3
#include <stdio.h>

int main(void)
{
    int a, b;
    int *p = &a;

#ifdef __clang__
    int *q = &b + 1;
#elif __GNUC__
    int *q = &b - 1;
#endif

    printf("%p %p %d\n", (void *)p, (void *)q, p == q);
}

C11 § 6.5.9 \ 6 says that

Two pointers compare equal if and only if both are null pointers, both are pointers to the same object (including a pointer to an object and a subobject at its beginning) or function, both are pointers to one past the last element of the same array object, or one is a pointer to one past the end of one array object and the other is a pointer to the start of a different array object that happens to immediately follow the first array object in the address space.

I have tested it four different ways:

  1. Clang 9.0.1 with -01 option;
  2. Clang 9.0.1 without any options;
  3. GCC 9.2.0 with -01 option;
  4. GCC 9.2.9 without any options.

Exercise objective:
Reproduce the complete text about pointer equality in C, character for character. Rely only on the text about C pointer comparison.

Recorded information:
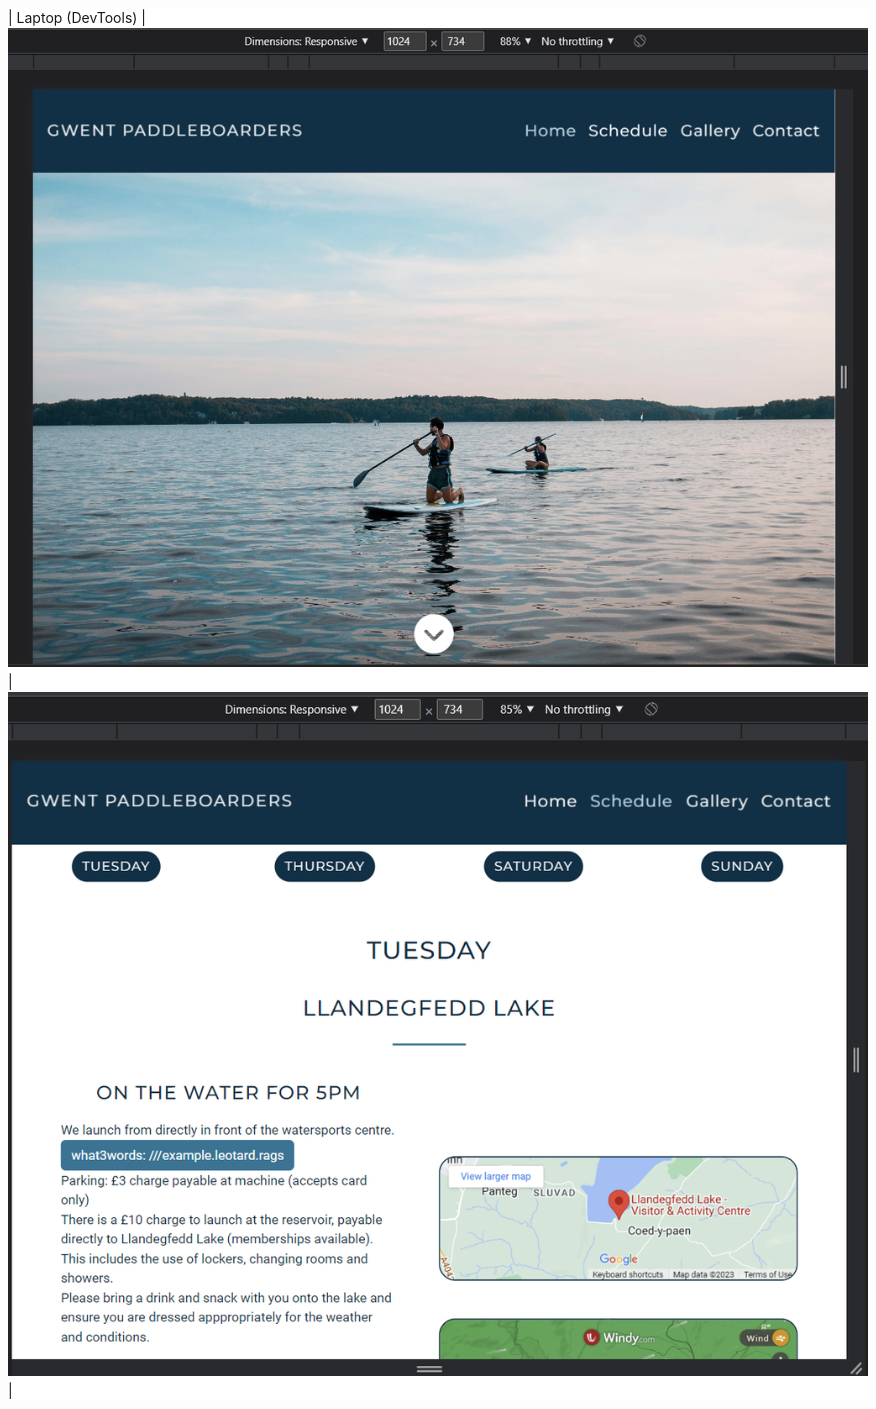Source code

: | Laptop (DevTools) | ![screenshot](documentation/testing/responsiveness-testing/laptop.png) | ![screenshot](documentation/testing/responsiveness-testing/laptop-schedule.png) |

Solution to this task:
3
#include <stdio.h>

int main(void)
{
    int a, b;
    int *p = &a;

#ifdef __clang__
    int *q = &b + 1;
#elif __GNUC__
    int *q = &b - 1;
#endif

    printf("%p %p %d\n", (void *)p, (void *)q, p == q);
}

C11 § 6.5.9 \ 6 says that

Two pointers compare equal if and only if both are null pointers, both are pointers to the same object (including a pointer to an object and a subobject at its beginning) or function, both are pointers to one past the last element of the same array object, or one is a pointer to one past the end of one array object and the other is a pointer to the start of a different array object that happens to immediately follow the first array object in the address space.

I have tested it four different ways:

  1. Clang 9.0.1 with -01 option;
  2. Clang 9.0.1 without any options;
  3. GCC 9.2.0 with -01 option;
  4. GCC 9.2.9 without any options.